# [Reading passage]
And I’m thinking you don’t have a lot of experience with elementary school parents. It’s pretty crappy of you to assume that this teacher is mediocre and not coping well with this situation. It sounds to me like this teacher has been hearing too many complaints from parents and/or admin that they want “real” work that occupies their kids and they want their kids to be “challenged“, and the teachers are told to make sure that this is happening.
Anonymous
Anonymous wrote:
Anonymous wrote:With distance learning I have a lot more time for grading so I’m providing more specific feedback than usual on work. I’m not grading any harder, but may seem harder because of the volume of comments, but this is a good opportunity to help students improve things that might be overlooked when grading 50 essays during my planning vs during hours of office hours that students may not show up for.


And also we are getting about 1/10th the volume of work. Most kids are barely turning in anything at all so if I only get 5 pieces of writing I can spend 10 minutes on each giving really useful feedback (which is not a grade). That’s a luxury I don’t have when I’m getting 115 assignments.


In one of my two preps, I’m getting the regular volume of work back from kids. It took about 2 hours per class to grade their short essays this weekend. Revisions are due Friday. It is much harder though to get work from the other set of students. This is the group that we used to say needed to build grit. I don’t know what the current jargon is, but they tend to give up as soon as they experience any level of frustration with the task. I write a lot of emails begging for work and offering one on one assistance. So, less grading from them, but no increase in downtime because of all the emailing and documenting the emails.
Anonymous
To OP: I am a teacher and that amount of work is too much. I would suspect you are at a private school. I absolutely would let the teacher and administrator know, at the same time, that this is too much and ask how you can get reduced work for your child, if indeed he is getting grades. I would use the buzzword of mental health stressors and the need for more movement and outside time, which is developmentally appropriate (another buzzword). The admin can let you know what the school expectations are and can be alerted to guide the teacher to back off. If it doesn’t mean your kid won’t be promoted to the next grade or get kicked out, just tell them you will be shortening assignments yourself if needed, if you don’t have success.

There is no reason for your son to be made crazy by this and schools need to be flexible. Reach out to the guidance counselor or school psychologist, other parents, and the PTA.

# [The problem]
From the forum thread about schoolwork during distance learning, write out the part that opens with the words "And I’m thinking" and closes with "this is happening.", substituting "families" for "parents".

# [Supplied information]

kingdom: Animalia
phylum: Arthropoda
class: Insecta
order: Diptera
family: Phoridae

==

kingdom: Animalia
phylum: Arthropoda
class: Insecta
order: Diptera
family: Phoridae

# [Response for this exercise]
And I’m thinking you don’t have a lot of experience with elementary school families. It’s pretty crappy of you to assume that this teacher is mediocre and not coping well with this situation. It sounds to me like this teacher has been hearing too many complaints from families and/or admin that they want “real” work that occupies their kids and they want their kids to be “challenged“, and the teachers are told to make sure that this is happening.